PROBLEM
Your reply should reproduce each entry exactly and contain no pictures.
*** Opening of DATA TO PROCESS ***
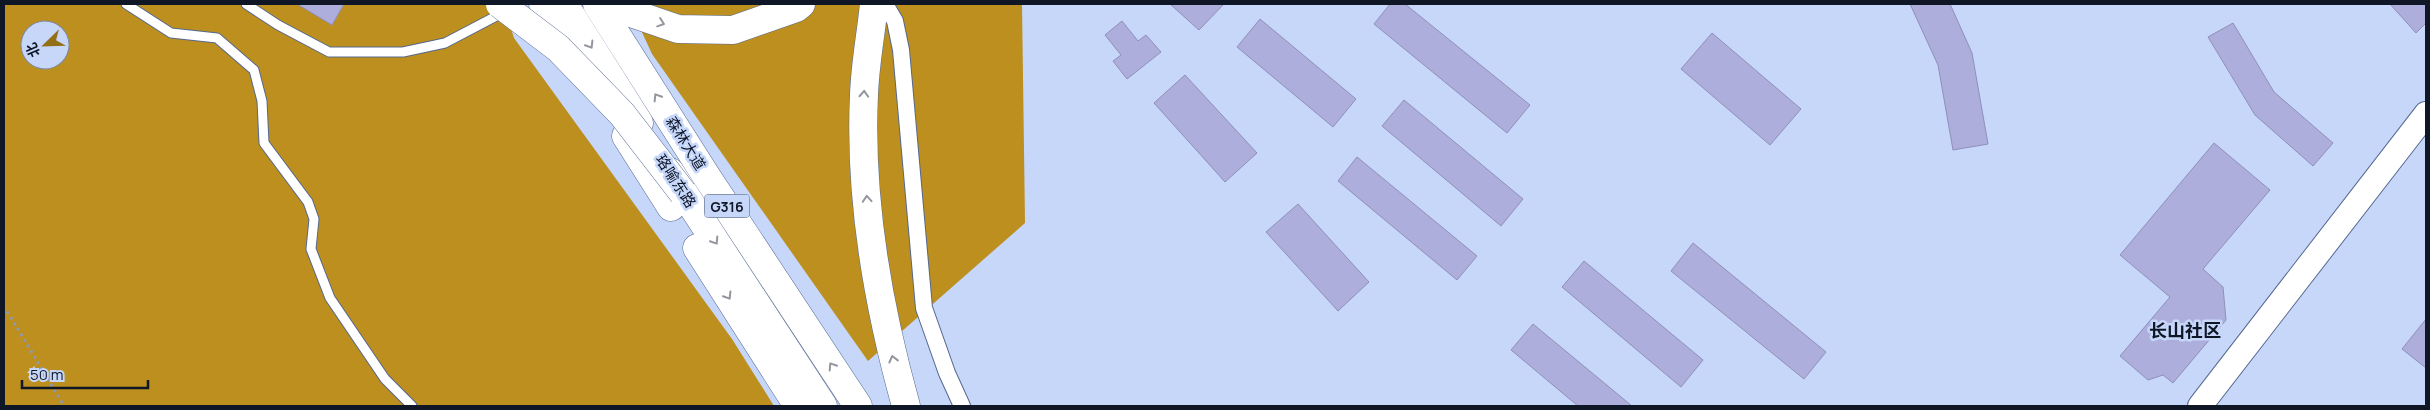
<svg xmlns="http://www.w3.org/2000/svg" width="2430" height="410" viewBox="0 0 2430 410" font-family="Manrope,'Noto Sans SC',sans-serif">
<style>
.forest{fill:#bc8f1f;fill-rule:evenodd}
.building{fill:#adaedb;stroke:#8f8fbb}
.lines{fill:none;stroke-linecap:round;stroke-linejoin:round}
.service-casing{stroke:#56688f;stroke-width:11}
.minor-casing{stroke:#56688f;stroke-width:18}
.secondary-casing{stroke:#56688f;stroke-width:26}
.trunk-casing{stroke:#56688f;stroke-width:29}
.path{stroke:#8c9ab7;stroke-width:3;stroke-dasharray:2.5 4;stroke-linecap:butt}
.service{stroke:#fff;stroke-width:9}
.minor{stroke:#fff;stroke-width:16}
.secondary{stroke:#fff;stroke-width:24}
.trunk{stroke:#fff;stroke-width:28}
.trunk-bridge-casing{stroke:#56688f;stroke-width:29;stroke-linecap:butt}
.trunk-bridge{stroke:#fff;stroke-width:28}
.oneway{stroke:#93969d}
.labels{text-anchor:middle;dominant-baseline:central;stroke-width:5;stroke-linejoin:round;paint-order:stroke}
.shield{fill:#c6d7fa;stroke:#465066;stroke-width:1}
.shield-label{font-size:14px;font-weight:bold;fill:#0f1626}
.street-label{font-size:15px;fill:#0f1626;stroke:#c6d7fa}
.quarter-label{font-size:18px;font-weight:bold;fill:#0f1626;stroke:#c6d7fa}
</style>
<rect width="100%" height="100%" fill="#c6d7fa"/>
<g class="forest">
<path d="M4,4H503L514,38L732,339L774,406H4ZM30,30H60V60H30Z"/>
<polygon points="629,4 1022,4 1025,223 868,361 652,54"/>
</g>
<g class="building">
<polygon points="297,4 344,4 332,25"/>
<polygon points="1170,4 1224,4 1199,30"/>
<polygon points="1390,4 1405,4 1530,105 1507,133 1374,24"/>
<polygon points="1910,4 1950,4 1972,53 1988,144 1953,150 1938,65"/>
<polygon points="2390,4 2426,4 2426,23 2416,33"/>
<polygon points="1260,19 1356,99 1333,127 1237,47"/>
<polygon points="1122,21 1138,41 1146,35 1161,52 1127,79 1113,61 1121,55 1105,35"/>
<polygon points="2233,23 2274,92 2333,143 2313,166 2255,115 2208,37"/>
<polygon points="1712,33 1801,109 1770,145 1681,69"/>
<polygon points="1185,75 1257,153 1225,182 1154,103"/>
<polygon points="1404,100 1523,199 1501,226 1382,126"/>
<polygon points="2214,143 2270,190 2203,269 2223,287 2226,320 2173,383 2163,375 2148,380 2120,356 2170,297 2120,255"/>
<polygon points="1357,157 1477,256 1457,280 1338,181"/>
<polygon points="1298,204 1369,282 1338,311 1266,232"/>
<polygon points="1693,243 1826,352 1804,379 1671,271"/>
<polygon points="1584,261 1703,360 1681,387 1562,287"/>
<polygon points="2426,319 2426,368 2402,349"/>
<polygon points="1533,324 1632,406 1578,406 1511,350"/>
</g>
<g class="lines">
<g class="service-casing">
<g id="service">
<polyline points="126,4 171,33 217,38 254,70 262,101 264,143 308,202 314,219 311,249 330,298 385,379 412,406"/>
<polyline points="246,4 278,25 329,52 403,52 445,43 504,12"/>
</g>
</g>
<g class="minor-casing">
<polyline id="minor" points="885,4 895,21 901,50 924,308 947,373 962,406"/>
</g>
<g class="secondary-casing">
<polyline id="secondary" points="2200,406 2426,114"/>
</g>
<g class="trunk-casing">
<g id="trunk">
<polyline points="543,4 566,41"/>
<polyline points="564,4 639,123"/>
<polyline points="597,4 705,174 858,406"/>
<polyline points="617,4 628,12 678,29 733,30 796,8 801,4"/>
<path d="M874,4C871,34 865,64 864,95C859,200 878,306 906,406"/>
<polyline points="626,136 671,207"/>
<polyline points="670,172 823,406"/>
<polyline points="697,248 798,406"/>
</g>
</g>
<polyline class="path" points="4,306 64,406"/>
<use href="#service" class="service"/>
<use href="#minor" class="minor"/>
<use href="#secondary" class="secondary"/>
<use href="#trunk" class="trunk"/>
<g class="trunk-bridge-casing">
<polyline id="trunk-bridge" points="500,4 558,48 622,114 683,193"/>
</g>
<use href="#trunk-bridge" class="trunk-bridge"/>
</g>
<defs><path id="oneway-chevron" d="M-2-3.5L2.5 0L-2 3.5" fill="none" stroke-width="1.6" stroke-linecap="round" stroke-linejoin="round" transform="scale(1.25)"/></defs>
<g class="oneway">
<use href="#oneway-chevron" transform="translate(661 23) rotate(19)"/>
<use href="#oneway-chevron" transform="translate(590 45) rotate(58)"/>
<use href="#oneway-chevron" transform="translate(864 94) rotate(-87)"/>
<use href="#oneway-chevron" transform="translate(657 97) rotate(-122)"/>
<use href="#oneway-chevron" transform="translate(867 199) rotate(-94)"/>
<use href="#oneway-chevron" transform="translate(715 241) rotate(57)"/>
<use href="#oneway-chevron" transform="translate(728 296) rotate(58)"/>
<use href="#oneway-chevron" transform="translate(893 359) rotate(-104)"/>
<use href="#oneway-chevron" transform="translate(832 366) rotate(-123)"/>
</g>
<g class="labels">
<rect class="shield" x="704.5" y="194.5" width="45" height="23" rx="4"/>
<g class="shield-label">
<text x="727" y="206">G316</text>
</g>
<g class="street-label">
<text transform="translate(686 143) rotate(58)">森林大道</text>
<text transform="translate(676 181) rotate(57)">珞喻东路</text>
</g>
<g class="quarter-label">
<text x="2185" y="330">长山社区</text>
</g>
</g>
<rect width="2430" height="410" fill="none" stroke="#0f1626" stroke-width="10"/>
<g transform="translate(45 45) rotate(247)"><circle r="24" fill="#c6d7fa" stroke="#7d8aa5"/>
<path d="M0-4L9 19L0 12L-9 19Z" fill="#936f16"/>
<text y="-8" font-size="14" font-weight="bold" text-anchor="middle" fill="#0f1626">北</text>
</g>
<path d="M22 380v8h126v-8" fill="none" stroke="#0f1626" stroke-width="2.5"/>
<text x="30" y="380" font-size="15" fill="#0f1626" stroke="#c6d7fa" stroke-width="4" paint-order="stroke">50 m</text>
</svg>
*** Close of DATA TO PROCESS ***
TASK OUTPUT
<svg xmlns="http://www.w3.org/2000/svg" width="2430" height="410" viewBox="0 0 2430 410" font-family="Manrope,'Noto Sans SC',sans-serif">
<style>
.forest{fill:#bc8f1f;fill-rule:evenodd}
.building{fill:#adaedb;stroke:#8f8fbb}
.lines{fill:none;stroke-linecap:round;stroke-linejoin:round}
.service-casing{stroke:#56688f;stroke-width:11}
.minor-casing{stroke:#56688f;stroke-width:18}
.secondary-casing{stroke:#56688f;stroke-width:26}
.trunk-casing{stroke:#56688f;stroke-width:29}
.path{stroke:#8c9ab7;stroke-width:3;stroke-dasharray:2.5 4;stroke-linecap:butt}
.service{stroke:#fff;stroke-width:9}
.minor{stroke:#fff;stroke-width:16}
.secondary{stroke:#fff;stroke-width:24}
.trunk{stroke:#fff;stroke-width:28}
.trunk-bridge-casing{stroke:#56688f;stroke-width:29;stroke-linecap:butt}
.trunk-bridge{stroke:#fff;stroke-width:28}
.oneway{stroke:#93969d}
.labels{text-anchor:middle;dominant-baseline:central;stroke-width:5;stroke-linejoin:round;paint-order:stroke}
.shield{fill:#c6d7fa;stroke:#465066;stroke-width:1}
.shield-label{font-size:14px;font-weight:bold;fill:#0f1626}
.street-label{font-size:15px;fill:#0f1626;stroke:#c6d7fa}
.quarter-label{font-size:18px;font-weight:bold;fill:#0f1626;stroke:#c6d7fa}
</style>
<rect width="100%" height="100%" fill="#c6d7fa"/>
<g class="forest">
<path d="M4,4H503L514,38L732,339L774,406H4ZM30,30H60V60H30Z"/>
<polygon points="629,4 1022,4 1025,223 868,361 652,54"/>
</g>
<g class="building">
<polygon points="297,4 344,4 332,25"/>
<polygon points="1170,4 1224,4 1199,30"/>
<polygon points="1390,4 1405,4 1530,105 1507,133 1374,24"/>
<polygon points="1910,4 1950,4 1972,53 1988,144 1953,150 1938,65"/>
<polygon points="2390,4 2426,4 2426,23 2416,33"/>
<polygon points="1260,19 1356,99 1333,127 1237,47"/>
<polygon points="1122,21 1138,41 1146,35 1161,52 1127,79 1113,61 1121,55 1105,35"/>
<polygon points="2233,23 2274,92 2333,143 2313,166 2255,115 2208,37"/>
<polygon points="1712,33 1801,109 1770,145 1681,69"/>
<polygon points="1185,75 1257,153 1225,182 1154,103"/>
<polygon points="1404,100 1523,199 1501,226 1382,126"/>
<polygon points="2214,143 2270,190 2203,269 2223,287 2226,320 2173,383 2163,375 2148,380 2120,356 2170,297 2120,255"/>
<polygon points="1357,157 1477,256 1457,280 1338,181"/>
<polygon points="1298,204 1369,282 1338,311 1266,232"/>
<polygon points="1693,243 1826,352 1804,379 1671,271"/>
<polygon points="1584,261 1703,360 1681,387 1562,287"/>
<polygon points="2426,319 2426,368 2402,349"/>
<polygon points="1533,324 1632,406 1578,406 1511,350"/>
</g>
<g class="lines">
<g class="service-casing">
<g id="service">
<polyline points="126,4 171,33 217,38 254,70 262,101 264,143 308,202 314,219 311,249 330,298 385,379 412,406"/>
<polyline points="246,4 278,25 329,52 403,52 445,43 504,12"/>
</g>
</g>
<g class="minor-casing">
<polyline id="minor" points="885,4 895,21 901,50 924,308 947,373 962,406"/>
</g>
<g class="secondary-casing">
<polyline id="secondary" points="2200,406 2426,114"/>
</g>
<g class="trunk-casing">
<g id="trunk">
<polyline points="543,4 566,41"/>
<polyline points="564,4 639,123"/>
<polyline points="597,4 705,174 858,406"/>
<polyline points="617,4 628,12 678,29 733,30 796,8 801,4"/>
<path d="M874,4C871,34 865,64 864,95C859,200 878,306 906,406"/>
<polyline points="626,136 671,207"/>
<polyline points="670,172 823,406"/>
<polyline points="697,248 798,406"/>
</g>
</g>
<polyline class="path" points="4,306 64,406"/>
<use href="#service" class="service"/>
<use href="#minor" class="minor"/>
<use href="#secondary" class="secondary"/>
<use href="#trunk" class="trunk"/>
<g class="trunk-bridge-casing">
<polyline id="trunk-bridge" points="500,4 558,48 622,114 683,193"/>
</g>
<use href="#trunk-bridge" class="trunk-bridge"/>
</g>
<defs><path id="oneway-chevron" d="M-2-3.5L2.5 0L-2 3.5" fill="none" stroke-width="1.6" stroke-linecap="round" stroke-linejoin="round" transform="scale(1.25)"/></defs>
<g class="oneway">
<use href="#oneway-chevron" transform="translate(661 23) rotate(19)"/>
<use href="#oneway-chevron" transform="translate(590 45) rotate(58)"/>
<use href="#oneway-chevron" transform="translate(864 94) rotate(-87)"/>
<use href="#oneway-chevron" transform="translate(657 97) rotate(-122)"/>
<use href="#oneway-chevron" transform="translate(867 199) rotate(-94)"/>
<use href="#oneway-chevron" transform="translate(715 241) rotate(57)"/>
<use href="#oneway-chevron" transform="translate(728 296) rotate(58)"/>
<use href="#oneway-chevron" transform="translate(893 359) rotate(-104)"/>
<use href="#oneway-chevron" transform="translate(832 366) rotate(-123)"/>
</g>
<g class="labels">
<rect class="shield" x="704.5" y="194.5" width="45" height="23" rx="4"/>
<g class="shield-label">
<text x="727" y="206">G316</text>
</g>
<g class="street-label">
<text transform="translate(686 143) rotate(58)">森林大道</text>
<text transform="translate(676 181) rotate(57)">珞喻东路</text>
</g>
<g class="quarter-label">
<text x="2185" y="330">长山社区</text>
</g>
</g>
<rect width="2430" height="410" fill="none" stroke="#0f1626" stroke-width="10"/>
<g transform="translate(45 45) rotate(247)"><circle r="24" fill="#c6d7fa" stroke="#7d8aa5"/>
<path d="M0-4L9 19L0 12L-9 19Z" fill="#936f16"/>
<text y="-8" font-size="14" font-weight="bold" text-anchor="middle" fill="#0f1626">北</text>
</g>
<path d="M22 380v8h126v-8" fill="none" stroke="#0f1626" stroke-width="2.5"/>
<text x="30" y="380" font-size="15" fill="#0f1626" stroke="#c6d7fa" stroke-width="4" paint-order="stroke">50 m</text>
</svg>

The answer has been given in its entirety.